Austin Citizen
- Type: Newspaper
- Format: Daily (from 1976) Broadsheet
- Publisher: (1964) Young Gentlemen's Excelsior Coffee Colloquium (1965–1971) Colorado Publishers (1971–c. 1981) Austin Pub. Co.
- General manager: Thomas Reay
- Founded: January 13, 1964; 62 years ago
- Ceased publication: October 1981; 44 years ago
- Political alignment: Conservative
- City: Pflugerville, Texas (1964–1965) Austin, Texas (1965–1981)
- Circulation: 14,500 (as of 1981)
- Price: 25 cents (c. 1980)

= Austin Citizen =

Texas newspaper

The Austin Citizen was a newspaper published in Austin, Texas from 1964 to 1981.

== Overview ==
The Citizen readership base was in West Austin, and said to be "well educated, well-to-do, and civic-minded." A commentary in the Austin Chronicle noted it was editorally "a voice for the conservative and business community", once featuring a column by Ronald Reagan. The paper's financial backers were Republicans.

==Publication history==
The paper began as a weekly paper called The Travis County Citizen, based in Pflugerville from 1964 to 1965 and then moved to Austin, becoming known variously as The Citizen, The Citizen-Guide, and Citizen News before it became known as the Citizen in 1971, eventually moving to three-times-weekly publication.

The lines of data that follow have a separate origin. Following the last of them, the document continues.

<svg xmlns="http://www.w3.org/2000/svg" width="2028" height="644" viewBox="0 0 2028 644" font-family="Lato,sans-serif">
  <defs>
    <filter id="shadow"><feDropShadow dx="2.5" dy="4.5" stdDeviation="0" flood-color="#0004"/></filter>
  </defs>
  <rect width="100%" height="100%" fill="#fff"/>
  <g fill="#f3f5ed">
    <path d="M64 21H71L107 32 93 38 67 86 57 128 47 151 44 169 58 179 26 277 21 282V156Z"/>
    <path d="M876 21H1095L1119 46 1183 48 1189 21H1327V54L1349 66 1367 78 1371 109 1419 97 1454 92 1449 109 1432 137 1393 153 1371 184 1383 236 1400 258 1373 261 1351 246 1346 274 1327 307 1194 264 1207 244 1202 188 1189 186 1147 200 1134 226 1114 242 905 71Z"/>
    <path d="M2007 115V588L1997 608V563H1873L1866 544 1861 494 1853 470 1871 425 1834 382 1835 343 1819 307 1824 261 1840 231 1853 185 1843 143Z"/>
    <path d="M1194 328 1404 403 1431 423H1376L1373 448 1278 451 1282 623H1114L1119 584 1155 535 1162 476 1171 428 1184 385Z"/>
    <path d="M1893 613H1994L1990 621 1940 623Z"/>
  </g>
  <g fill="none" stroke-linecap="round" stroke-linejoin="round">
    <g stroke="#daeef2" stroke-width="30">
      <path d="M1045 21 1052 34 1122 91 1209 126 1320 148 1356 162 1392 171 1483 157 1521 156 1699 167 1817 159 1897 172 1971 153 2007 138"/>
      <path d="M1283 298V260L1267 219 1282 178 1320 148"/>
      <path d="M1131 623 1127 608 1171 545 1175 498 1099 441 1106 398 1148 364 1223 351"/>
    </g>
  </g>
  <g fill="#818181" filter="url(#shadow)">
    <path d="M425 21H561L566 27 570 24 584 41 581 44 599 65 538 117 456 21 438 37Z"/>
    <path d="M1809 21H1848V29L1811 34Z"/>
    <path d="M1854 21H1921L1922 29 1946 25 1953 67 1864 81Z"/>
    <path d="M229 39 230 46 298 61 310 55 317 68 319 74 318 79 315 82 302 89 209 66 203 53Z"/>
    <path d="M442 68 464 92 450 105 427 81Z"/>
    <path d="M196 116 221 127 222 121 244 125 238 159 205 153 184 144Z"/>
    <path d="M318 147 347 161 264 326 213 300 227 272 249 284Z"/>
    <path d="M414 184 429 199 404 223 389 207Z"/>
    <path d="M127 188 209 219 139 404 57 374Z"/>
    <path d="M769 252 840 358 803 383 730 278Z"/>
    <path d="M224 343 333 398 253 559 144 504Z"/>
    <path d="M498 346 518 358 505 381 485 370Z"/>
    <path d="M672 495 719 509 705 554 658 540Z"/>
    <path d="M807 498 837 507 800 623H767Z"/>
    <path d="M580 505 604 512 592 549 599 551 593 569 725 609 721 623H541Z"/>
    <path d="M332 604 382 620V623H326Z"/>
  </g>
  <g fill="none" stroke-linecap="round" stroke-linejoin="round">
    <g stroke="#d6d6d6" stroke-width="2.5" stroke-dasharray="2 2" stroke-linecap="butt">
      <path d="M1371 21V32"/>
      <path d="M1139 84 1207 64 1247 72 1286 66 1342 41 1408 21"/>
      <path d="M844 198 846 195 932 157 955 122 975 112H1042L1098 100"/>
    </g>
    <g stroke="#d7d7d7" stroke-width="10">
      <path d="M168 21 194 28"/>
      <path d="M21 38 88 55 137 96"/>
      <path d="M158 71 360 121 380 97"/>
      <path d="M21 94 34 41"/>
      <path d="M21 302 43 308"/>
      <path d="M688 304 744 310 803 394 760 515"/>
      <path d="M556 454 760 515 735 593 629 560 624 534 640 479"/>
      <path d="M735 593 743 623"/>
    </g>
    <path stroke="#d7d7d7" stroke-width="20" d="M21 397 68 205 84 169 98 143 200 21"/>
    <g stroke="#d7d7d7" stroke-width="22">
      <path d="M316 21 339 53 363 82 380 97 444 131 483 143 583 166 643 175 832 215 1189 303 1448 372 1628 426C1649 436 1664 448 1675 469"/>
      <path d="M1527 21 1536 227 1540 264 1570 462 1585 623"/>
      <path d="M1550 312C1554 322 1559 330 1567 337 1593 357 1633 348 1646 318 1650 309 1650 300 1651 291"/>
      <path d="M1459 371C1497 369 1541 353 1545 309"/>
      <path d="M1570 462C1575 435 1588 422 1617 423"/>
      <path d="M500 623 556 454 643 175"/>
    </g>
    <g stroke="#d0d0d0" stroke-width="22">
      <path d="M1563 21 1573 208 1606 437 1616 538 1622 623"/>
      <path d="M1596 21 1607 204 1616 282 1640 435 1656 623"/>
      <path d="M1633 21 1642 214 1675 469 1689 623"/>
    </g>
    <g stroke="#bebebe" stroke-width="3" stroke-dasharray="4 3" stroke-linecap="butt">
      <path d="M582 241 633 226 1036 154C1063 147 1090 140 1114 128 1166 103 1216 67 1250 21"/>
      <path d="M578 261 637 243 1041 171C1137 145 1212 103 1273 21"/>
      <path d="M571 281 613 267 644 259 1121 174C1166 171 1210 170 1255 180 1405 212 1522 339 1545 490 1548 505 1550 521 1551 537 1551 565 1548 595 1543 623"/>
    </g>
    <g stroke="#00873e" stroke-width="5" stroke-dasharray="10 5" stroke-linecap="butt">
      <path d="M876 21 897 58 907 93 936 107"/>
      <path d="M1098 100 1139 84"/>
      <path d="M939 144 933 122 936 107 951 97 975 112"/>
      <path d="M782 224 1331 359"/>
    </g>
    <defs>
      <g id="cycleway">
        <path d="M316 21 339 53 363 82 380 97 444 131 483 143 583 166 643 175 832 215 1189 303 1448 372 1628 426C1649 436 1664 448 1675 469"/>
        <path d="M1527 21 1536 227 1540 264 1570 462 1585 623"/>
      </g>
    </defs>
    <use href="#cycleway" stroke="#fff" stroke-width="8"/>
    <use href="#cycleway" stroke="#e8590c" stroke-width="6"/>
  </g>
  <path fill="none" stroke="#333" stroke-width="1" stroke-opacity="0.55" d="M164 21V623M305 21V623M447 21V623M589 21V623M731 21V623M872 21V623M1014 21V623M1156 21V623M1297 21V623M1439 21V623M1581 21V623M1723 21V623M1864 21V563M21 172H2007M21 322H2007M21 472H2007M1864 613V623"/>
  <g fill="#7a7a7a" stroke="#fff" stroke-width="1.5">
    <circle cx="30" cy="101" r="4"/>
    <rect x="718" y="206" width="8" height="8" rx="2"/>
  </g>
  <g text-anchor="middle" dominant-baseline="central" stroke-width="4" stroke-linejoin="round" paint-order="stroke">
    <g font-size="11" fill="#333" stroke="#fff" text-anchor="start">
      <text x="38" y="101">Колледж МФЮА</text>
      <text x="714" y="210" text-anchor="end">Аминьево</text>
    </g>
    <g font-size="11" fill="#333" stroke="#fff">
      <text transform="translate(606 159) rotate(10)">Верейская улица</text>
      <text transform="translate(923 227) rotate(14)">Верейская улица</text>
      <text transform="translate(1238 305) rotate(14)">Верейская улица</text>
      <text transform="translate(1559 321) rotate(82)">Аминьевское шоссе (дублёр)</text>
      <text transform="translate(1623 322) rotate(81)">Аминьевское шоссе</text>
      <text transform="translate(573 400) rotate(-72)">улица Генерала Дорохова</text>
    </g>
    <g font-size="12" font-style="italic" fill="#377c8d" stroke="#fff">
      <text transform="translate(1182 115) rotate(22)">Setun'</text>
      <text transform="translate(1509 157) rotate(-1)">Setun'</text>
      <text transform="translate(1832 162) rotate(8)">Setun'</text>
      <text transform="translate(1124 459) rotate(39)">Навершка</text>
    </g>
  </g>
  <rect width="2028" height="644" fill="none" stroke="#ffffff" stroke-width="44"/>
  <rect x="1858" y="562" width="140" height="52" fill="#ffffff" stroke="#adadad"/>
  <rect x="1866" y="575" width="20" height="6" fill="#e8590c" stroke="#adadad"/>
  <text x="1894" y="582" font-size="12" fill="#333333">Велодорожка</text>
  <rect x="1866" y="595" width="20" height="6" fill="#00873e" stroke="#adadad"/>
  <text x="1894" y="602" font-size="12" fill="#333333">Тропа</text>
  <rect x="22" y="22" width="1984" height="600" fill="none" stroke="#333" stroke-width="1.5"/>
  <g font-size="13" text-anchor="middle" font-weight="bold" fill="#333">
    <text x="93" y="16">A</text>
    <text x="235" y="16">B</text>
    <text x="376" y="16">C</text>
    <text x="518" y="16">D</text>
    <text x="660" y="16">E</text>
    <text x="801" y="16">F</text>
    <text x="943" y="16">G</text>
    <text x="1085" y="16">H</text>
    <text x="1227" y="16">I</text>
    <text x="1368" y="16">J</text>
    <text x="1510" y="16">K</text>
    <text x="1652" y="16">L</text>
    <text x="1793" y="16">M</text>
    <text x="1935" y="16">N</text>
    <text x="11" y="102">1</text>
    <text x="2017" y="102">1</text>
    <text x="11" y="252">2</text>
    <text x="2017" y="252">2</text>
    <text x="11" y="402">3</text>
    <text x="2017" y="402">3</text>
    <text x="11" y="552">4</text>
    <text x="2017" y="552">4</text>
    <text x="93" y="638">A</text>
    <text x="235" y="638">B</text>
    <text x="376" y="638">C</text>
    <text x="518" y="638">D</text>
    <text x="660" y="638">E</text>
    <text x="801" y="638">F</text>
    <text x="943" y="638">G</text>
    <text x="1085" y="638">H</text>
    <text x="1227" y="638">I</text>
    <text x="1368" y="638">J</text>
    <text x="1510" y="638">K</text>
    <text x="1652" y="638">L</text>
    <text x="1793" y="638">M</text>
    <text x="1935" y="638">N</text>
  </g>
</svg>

Upon changing to daily publication schedule on April 1, 1976, Texas Monthly noted: "No paper has attempted to go daily in a major Texas city in more than 50 years". The Dallas Morning News considered buying the Citizen in 1979. After trying to stay afloat by raising its price to 25 cents and printing in a smaller tabloid format, it folded in October 1981. At that time, the Citizen was an afternoon publication issued five days a week with a circulation of about 14,500 and 80 employees; it was led by Thomas Reay as general manager and executive editor with John F. Warren as publisher.

==Features and contributors==
During its weekly days, the Citizen featured a front-page column by Wray Weddell, called an "industry-boosting editor" by the progressive Texas Observer. Michael Eakin of the counterculture Austin Sun newspaper opined in 1974 that Weddell had "completely polarized" the issue of economic growth in Austin, saying: "He has people thinking in terms of growth or no growth ... There are alternatives and we want people to be aware of them." Further reflecting on the two newspapers publishing in the city at that time, Eakin noted that "you do not have a paper which deals with primarily local issues read by a really broad-based group of people."

According to a 1978 Texas Monthly article, however, the Citizen boasted strong municipal government coverage, with a local public affairs consultant saying the paper "blows the Statesman away on city reporting", including besting the larger, establishment daily on sewage dumping into the Colorado River, city staffing problems, and misuse of public funds.

Other Citizen staff included arts and entertainment writer John Bustin, lifestyles writer Carolyn Bengston, photographer Robert Godwin, and editorial cartoonist Roger "Rabbi" Moore.